A convention bounce or convention bump refers to an increase in support that U.S. presidential candidates in the Republican or Democratic party typically enjoy after the televised national convention of their party. A presumptive nominee for president may also be said to experience a "VP bounce" after announcing their pick for vice president prior to the convention. The size and impact of convention bumps vary, but presidential candidates usually see at least a small uptick in their polling numbers coming out of their conventions.

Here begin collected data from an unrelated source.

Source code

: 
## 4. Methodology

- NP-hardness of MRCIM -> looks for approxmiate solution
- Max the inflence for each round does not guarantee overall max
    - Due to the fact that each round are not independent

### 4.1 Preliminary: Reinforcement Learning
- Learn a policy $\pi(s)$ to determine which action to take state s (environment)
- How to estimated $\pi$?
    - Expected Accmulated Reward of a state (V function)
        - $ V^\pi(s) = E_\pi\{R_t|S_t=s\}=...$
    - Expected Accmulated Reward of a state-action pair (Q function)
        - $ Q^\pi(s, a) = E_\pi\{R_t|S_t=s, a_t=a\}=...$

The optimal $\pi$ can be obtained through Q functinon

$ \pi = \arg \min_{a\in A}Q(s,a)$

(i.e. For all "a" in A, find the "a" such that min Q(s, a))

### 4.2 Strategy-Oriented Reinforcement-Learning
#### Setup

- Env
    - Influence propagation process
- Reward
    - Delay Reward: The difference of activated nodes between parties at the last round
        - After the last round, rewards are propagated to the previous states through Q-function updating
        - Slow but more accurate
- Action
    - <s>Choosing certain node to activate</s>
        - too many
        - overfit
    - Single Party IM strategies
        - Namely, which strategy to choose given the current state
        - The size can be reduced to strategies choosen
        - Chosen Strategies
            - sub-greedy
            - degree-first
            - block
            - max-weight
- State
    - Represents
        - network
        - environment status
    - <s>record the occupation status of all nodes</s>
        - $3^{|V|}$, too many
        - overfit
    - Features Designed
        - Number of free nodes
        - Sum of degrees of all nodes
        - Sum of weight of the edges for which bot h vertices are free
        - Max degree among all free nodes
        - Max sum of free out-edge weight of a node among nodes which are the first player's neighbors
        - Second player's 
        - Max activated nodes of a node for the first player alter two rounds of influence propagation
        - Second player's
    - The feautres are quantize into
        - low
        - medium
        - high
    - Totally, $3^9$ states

==History of convention bounces==
===1992===
Bill Clinton benefited from one of the largest bumps in history after the Democratic National Convention in 1992, climbing by as many as 30 points in the polls, however this was assisted by Independent Ross Perot, who at the time was polling at 20%, withdrawing from the race during the Democratic convention. Incumbent President George H. W. Bush's convention bounce was weak by comparison. Some party leaders blaming former primary challenger Pat Buchanan's fiery and divisive speech, which aired in primetime due to a scheduling delay.

===2000===
Al Gore's 2000 bounce endured for weeks. Prior to the Democratic convention, Gore was behind Texas Gov. George W. Bush by as many as 16 points, but was in a statistical tie with the Republican the weekend after his acceptance speech.

===2004===
Democratic candidate John Kerry did not get a convention bounce in 2004.

===2008===
Polls indicated a small bounce for 2008 Democratic presidential nominee Barack Obama after his party's convention in August, but as expected, much of it evaporated during and after the Republican convention the week following, yielding GOP candidate John McCain a small lead in several polls. Nielsen ratings revealed that year's party conventions to be the most-watched ever, with the Republican convention narrowly trumping the Democrats'.

===2012===
The RealClearPolitics polling index revealed the 2012 convention bounces for President Obama and GOP challenger Mitt Romney to be comparably smaller than in past elections. Though Romney pulled even with Obama during that year's Republican convention at the end of August, Obama opened up a three- or four-point lead during the Democratic convention the week after.

===2016===
In 2016, news sources and polls differed greatly on the size of the convention bounces received by Republican Donald Trump and Democrat Hillary Clinton after their respective conventions; however, the RealClearPolitics polling index showed both candidates trending upward leading up to and after their acceptance speeches. Clinton's bounce lasted somewhat longer than Trump's.

===2020===
Democratic candidate Joe Biden, who held the lead over incumbent Republican Trump entering the Democratic convention, did not get a convention bounce, with a CNBC-Change Research poll also indicating that the race had instead tightened in the swing states. Republican candidate Donald Trump similarly did not receive a convention bounce after the Republican convention with a CNN poll indicating that the race remained unchanged after both conventions.

===2024===
Similarly to 2020, no clear convention bounce was observed for either former president Donald Trump, the Republican nominee, or Vice President Kamala Harris, the Democratic nominee. A convention bounce for Trump was considered hard to measure due to the impact of President Joe Biden's withdrawal from the race on July 21, 2024, only three days after the convention ended on July 18, as well as the attempted assassination of Donald Trump on July 13, though some polls showed an increase in favorability for Trump. Harris also did not receive a convention bounce after the Democratic National Convention, with some speculating that her "bounce" had already occurred at the onset of her candidacy following the withdrawal of Joe Biden.